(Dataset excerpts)
_ _ _ _ _

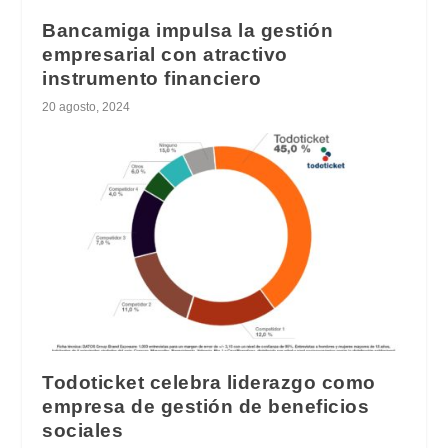
Bancamiga impulsa la gestión
empresarial con atractivo
instrumento financiero
20 agosto, 2024
Todoticket celebra liderazgo como
empresa de gestión de beneficios
sociales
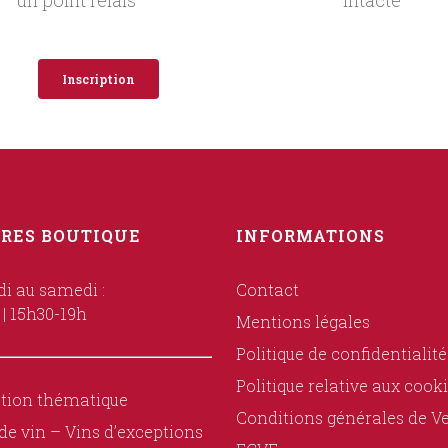
un point relais
intacte
Inscription
RES BOUTIQUE
INFORMATIONS
i au samedi :
Contact
 | 15h30-19h
Mentions légales
Politique de confidentialité
Politique relative aux cook
tion thématique
Conditions générales de V
de vin – Vins d’exceptions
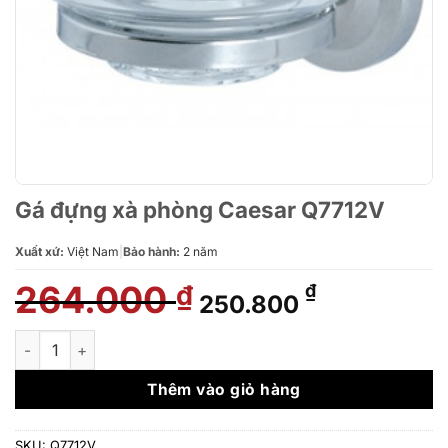
Gá đựng xà phòng Caesar Q7712V
Xuất xứ:
Việt Nam
|
Bảo hành:
2 năm
264.000
Giá
Giá
₫
₫
250.800
gốc
hiện
là:
tại
Gá đựng xà phòng Caesar Q7712V số lượng
264.000 ₫.
là:
250.800 ₫.
Thêm vào giỏ hàng
SKU:
Q7712V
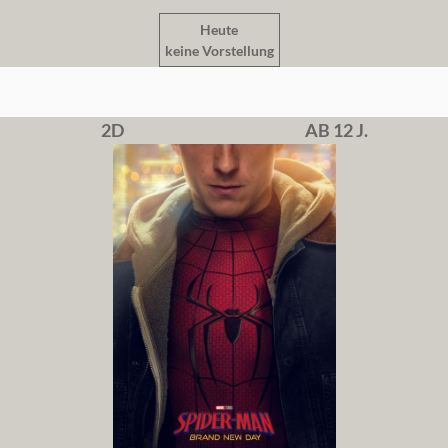
Heute
keine Vorstellung
2D
AB 12 J.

_ _ _ _ _

> WORK TO COMPLETE: Return every line of the records above word for word, without changing anything. Leave the pictures out of your answer.

> EXERCISE OUTPUT:
Bancamiga impulsa la gestión
empresarial con atractivo
instrumento financiero
20 agosto, 2024
Todoticket celebra liderazgo como
empresa de gestión de beneficios
sociales
un point relais
intacte
Inscription
RES BOUTIQUE
INFORMATIONS
i au samedi :
Contact
 | 15h30-19h
Mentions légales
Politique de confidentialité
Politique relative aux cook
tion thématique
Conditions générales de V
de vin – Vins d’exceptions
Gá đựng xà phòng Caesar Q7712V
Xuất xứ:
Việt Nam
|
Bảo hành:
2 năm
264.000
Giá
Giá
₫
₫
250.800
gốc
hiện
là:
tại
Gá đựng xà phòng Caesar Q7712V số lượng
264.000 ₫.
là:
250.800 ₫.
Thêm vào giỏ hàng
SKU:
Q7712V
Heute
keine Vorstellung
2D
AB 12 J.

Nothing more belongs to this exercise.